Two bombs exploded on Sunday in Egypt's Mediterranean city of Alexandria, one outside a popular supermarket chain and another near a police station, killing one person and wounding at least 9, security officials said.

The blasts are the latest in a bombing campaign blamed on Islamic militants who are targeting foreign and local economic and financial establishments. The campaign seems designed to undermine confidence in Egypt ahead of a major, three-day economic conference scheduled to open Friday in the Red Sea resort of Sharm el-Sheikh.

Egypt plans to announce projects worth up to $35 billion during the conference.

The officials said the first blast took place outside a branch of Carrefour in Alexandria's eastern district of Seyouf, killing one person and injuring 6. The second bomb exploded outside the city's Muharram Bek police station, injuring three people. A flash bang near another police station, in Bab Sharq, caused no injuries.

The officials spoke on condition of anonymity because they were not authorized to speak to journalists.

On Saturday, a bomb exploded in front of the branch of a major Emirati bank in a Nile Delta town north of the capital, Cairo. The blast killed a policeman and a civilian and wounded 16 others.

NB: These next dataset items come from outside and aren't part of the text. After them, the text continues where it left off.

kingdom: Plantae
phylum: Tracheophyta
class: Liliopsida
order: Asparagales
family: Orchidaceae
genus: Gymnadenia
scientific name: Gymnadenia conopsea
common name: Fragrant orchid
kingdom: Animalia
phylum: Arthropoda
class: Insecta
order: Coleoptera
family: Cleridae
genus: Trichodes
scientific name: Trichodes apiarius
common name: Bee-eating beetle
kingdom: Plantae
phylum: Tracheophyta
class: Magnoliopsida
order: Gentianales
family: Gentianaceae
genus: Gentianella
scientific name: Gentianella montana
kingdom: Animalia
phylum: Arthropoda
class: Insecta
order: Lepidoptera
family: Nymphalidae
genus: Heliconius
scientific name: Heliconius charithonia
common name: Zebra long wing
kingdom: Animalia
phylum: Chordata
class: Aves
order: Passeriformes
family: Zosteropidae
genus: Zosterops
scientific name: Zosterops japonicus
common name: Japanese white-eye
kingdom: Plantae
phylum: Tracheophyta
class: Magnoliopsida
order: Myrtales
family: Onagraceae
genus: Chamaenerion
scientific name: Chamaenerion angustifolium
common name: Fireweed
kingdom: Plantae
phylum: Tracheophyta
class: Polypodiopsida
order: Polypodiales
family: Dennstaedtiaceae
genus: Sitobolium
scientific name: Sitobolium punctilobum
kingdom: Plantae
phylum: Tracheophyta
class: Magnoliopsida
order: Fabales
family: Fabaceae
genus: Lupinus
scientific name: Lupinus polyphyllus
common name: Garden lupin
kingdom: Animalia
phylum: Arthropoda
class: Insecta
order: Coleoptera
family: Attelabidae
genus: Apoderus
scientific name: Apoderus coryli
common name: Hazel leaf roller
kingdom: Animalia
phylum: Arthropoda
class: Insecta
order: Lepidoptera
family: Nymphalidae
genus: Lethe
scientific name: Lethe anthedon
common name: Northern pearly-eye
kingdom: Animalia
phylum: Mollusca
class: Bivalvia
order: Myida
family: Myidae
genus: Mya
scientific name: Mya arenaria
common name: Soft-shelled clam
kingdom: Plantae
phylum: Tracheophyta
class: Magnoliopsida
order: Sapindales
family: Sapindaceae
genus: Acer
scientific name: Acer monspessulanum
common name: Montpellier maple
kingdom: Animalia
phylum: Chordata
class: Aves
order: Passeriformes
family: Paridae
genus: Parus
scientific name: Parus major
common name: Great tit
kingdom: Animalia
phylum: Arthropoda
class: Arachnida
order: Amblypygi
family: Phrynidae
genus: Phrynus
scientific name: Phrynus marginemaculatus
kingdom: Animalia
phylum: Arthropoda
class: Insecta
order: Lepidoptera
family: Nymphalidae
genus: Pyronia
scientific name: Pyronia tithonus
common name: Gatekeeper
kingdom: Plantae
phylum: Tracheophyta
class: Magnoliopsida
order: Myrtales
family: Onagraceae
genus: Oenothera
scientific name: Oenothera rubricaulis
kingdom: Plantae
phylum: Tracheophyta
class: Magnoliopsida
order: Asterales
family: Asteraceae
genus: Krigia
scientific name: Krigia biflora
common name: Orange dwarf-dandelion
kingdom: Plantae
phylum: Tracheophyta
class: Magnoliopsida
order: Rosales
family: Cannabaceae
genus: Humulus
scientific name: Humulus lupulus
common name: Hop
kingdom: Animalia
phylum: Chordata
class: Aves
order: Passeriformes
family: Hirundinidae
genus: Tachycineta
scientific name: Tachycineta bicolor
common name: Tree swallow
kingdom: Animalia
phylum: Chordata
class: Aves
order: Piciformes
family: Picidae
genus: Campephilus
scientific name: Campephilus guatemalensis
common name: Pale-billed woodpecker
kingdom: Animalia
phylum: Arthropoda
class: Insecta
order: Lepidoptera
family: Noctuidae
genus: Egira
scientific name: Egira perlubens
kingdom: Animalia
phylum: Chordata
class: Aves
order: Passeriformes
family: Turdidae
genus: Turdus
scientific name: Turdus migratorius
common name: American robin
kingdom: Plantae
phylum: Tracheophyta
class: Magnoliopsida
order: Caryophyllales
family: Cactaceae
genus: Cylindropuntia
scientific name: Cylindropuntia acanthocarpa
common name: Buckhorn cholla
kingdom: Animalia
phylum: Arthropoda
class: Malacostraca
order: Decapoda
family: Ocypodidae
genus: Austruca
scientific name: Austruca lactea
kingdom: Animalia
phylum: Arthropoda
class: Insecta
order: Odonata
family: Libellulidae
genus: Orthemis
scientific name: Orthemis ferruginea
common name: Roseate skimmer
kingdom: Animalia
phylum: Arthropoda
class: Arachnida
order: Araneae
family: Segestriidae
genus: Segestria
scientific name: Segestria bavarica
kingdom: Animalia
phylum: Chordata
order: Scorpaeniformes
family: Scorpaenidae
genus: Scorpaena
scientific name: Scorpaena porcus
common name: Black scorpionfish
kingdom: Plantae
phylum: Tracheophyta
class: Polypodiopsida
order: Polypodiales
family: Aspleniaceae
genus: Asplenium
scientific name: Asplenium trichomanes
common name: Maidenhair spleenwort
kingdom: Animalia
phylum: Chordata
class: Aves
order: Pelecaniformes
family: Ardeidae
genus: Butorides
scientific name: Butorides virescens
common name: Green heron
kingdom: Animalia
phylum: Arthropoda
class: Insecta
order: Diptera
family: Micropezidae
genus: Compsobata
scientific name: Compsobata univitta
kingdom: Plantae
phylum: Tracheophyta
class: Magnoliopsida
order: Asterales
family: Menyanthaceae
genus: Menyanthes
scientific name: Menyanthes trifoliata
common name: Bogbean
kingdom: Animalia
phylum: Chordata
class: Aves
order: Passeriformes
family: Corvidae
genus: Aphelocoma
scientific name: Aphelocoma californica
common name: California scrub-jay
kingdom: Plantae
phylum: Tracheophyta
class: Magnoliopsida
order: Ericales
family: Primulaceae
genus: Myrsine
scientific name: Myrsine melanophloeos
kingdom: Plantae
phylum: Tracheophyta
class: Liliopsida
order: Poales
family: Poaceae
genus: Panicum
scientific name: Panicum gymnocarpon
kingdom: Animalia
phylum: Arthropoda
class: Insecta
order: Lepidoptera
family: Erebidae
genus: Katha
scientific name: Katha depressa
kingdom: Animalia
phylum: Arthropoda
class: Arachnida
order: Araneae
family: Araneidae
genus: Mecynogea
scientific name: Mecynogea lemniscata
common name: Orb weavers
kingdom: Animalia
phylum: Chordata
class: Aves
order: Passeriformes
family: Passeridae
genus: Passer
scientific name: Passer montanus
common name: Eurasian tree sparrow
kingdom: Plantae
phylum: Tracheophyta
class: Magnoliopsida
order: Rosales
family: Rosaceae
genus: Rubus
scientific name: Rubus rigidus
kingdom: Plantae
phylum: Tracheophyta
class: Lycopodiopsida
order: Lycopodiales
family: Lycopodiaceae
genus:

The United Arab Emirates is one of several Gulf Arab countries that have sent billions of dollars in aid to Egypt since the ouster in July 2013 of Islamist President Mohammed Morsi. The funds kept the ailing Egyptian economy afloat and bolstered the rule of President Abdel-Fattah el-Sissi -- a former military chief who took office nearly a year after leading the ouster of Morsi.

The attacks, mostly centered in Cairo, have targeted offices of foreign mobile phone companies as well as branches of an American fast food chain. They have also targeted shopping malls, busy streets and courthouses, disrupting life and creating the image of a country mired in unrest.

Egypt has been grappling with a burgeoning Islamic insurgency in the strategic Sinai Peninsula for years, but attacks there against army and police forces have dramatically increased since Morsi's removal and later spread to the mainland.